Matej Spiller-Muys opened SPR-16939 and commented
We are using method with @Scheduled
annotations inside beans that have @Transactional
methods (including @Scheduled
). The scheduled task is called using proxied been and the @Transactional
works as expected.
However as soon as we add self autowiring (so we can manage @Transactional
between method calls), then scheduled task method is called directly without proxy.
It does not work:
1. settings property: spring.aop.proxy-target-class=true
2. @EnableAspectJAutoProxy
(proxyTargetClass = true)
3. @EnableTransactionManagement
(proxyTargetClass = true)
The only workaround is to manually add @Scope
(proxyMode = ScopedProxyMode.TARGET_CLASS) to each problematic bean.
But this is error prone.
It should respect global proxy-target-class (it is default anyway in spring 5.0).
I have attached the example.
The same problem is in Spring 4.3.
Excepted stacktrace from @Scheduled
:
...
at org.springframework.transaction.interceptor.TransactionAspectSupport.invokeWithinTransaction(TransactionAspectSupport.java:284)
at org.springframework.transaction.interceptor.TransactionInterceptor.invoke(TransactionInterceptor.java:98)
at org.springframework.aop.framework.ReflectiveMethodInvocation.proceed(ReflectiveMethodInvocation.java:185)
at org.springframework.aop.framework.CglibAopProxy$DynamicAdvisedInterceptor.intercept(CglibAopProxy.java:688)
at springtest.MyServiceImpl$$EnhancerBySpringCGLIB$$ad7504a5.scheduled(\
Actual stacktrace from @Scheduled
:
java.lang.Exception
at springtest.MyServiceImpl.scheduled(MyServiceImpl.java:20)
at sun.reflect.NativeMethodAccessorImpl.invoke0(Native Method)
at sun.reflect.NativeMethodAccessorImpl.invoke(NativeMethodAccessorImpl.java:62)
at sun.reflect.DelegatingMethodAccessorImpl.invoke(DelegatingMethodAccessorImpl.java:43)
at java.lang.reflect.Method.invoke(Method.java:498)

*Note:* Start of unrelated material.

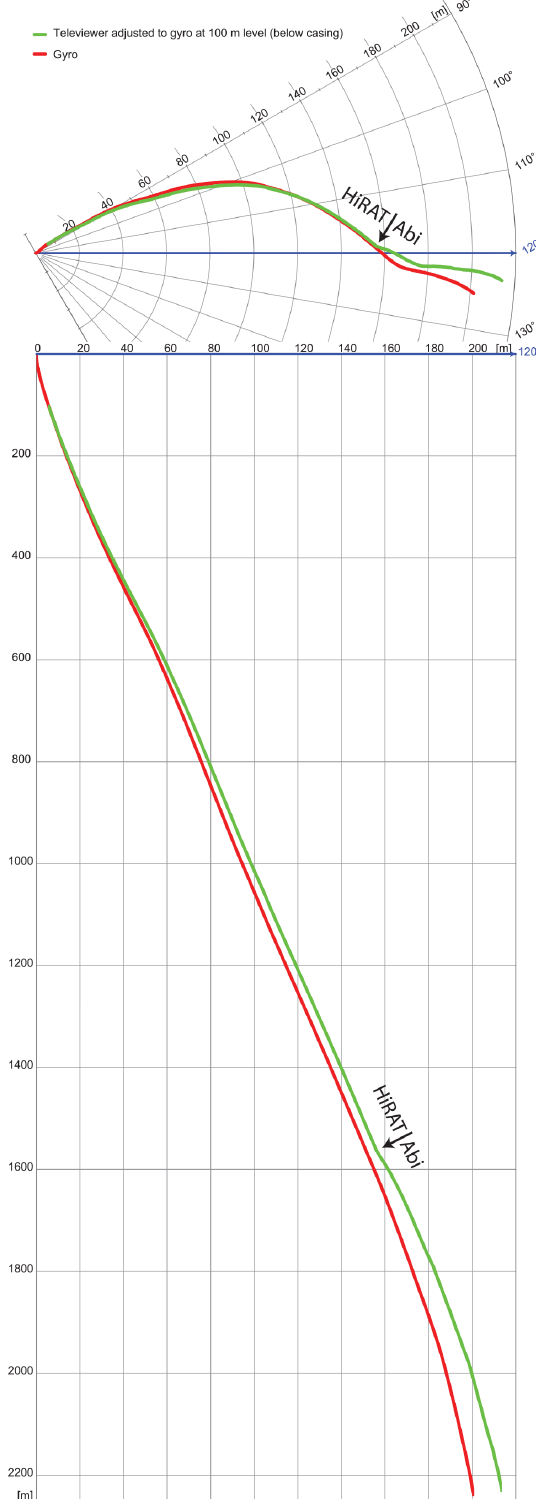
Figure 5. Borehole path of the COSC-2A borehole, based on surveys with a north-seeking gyro (red; REFLEX GYRO SPRINT-IQ™) and the orientation sensors of acoustic televiewers (green; derived from accelerometers and magnetometers). The televiewer data are spliced at 1570m, with data from the Robertson Geologging High-Resolution Acoustic Televiewer (HiRAT) above this depth and from the ALT Abi43 televiewer below this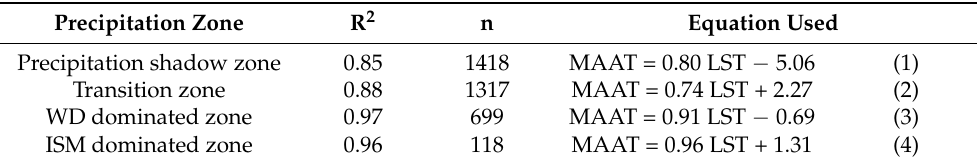
Table 1. Details of relationship used to convert mean annual land surface temperature (LST) to mean annual air temperature (MAAT) for different precipitation zones (R 2 = coefficient of regression between LST and MAAT; n = number of observations) (modified after Singh et al. [71]). Precipitation Zone R 2 n Equation Used Precipitation shadow zone 0.85 1418 MAAT = 0.80 LST − 5.06 (1) Transition zone 0.88 1317 WD dominated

at org.springframework.scheduling.support.ScheduledMethodRunnable.run(ScheduledMethodRunnable.java:65)
Affects: 5.0.7
Attachments: - springtest.zip (4.12 kB)
Comment From: snicoll
That's because you inject the raw instance and self-references like that can't have the semantics you expect them to have. If you insist on using self-references (please don't) you need to inject an ObjectProvider
or use @Lazy
to relax the requirements and give the context a chance to do what you expect.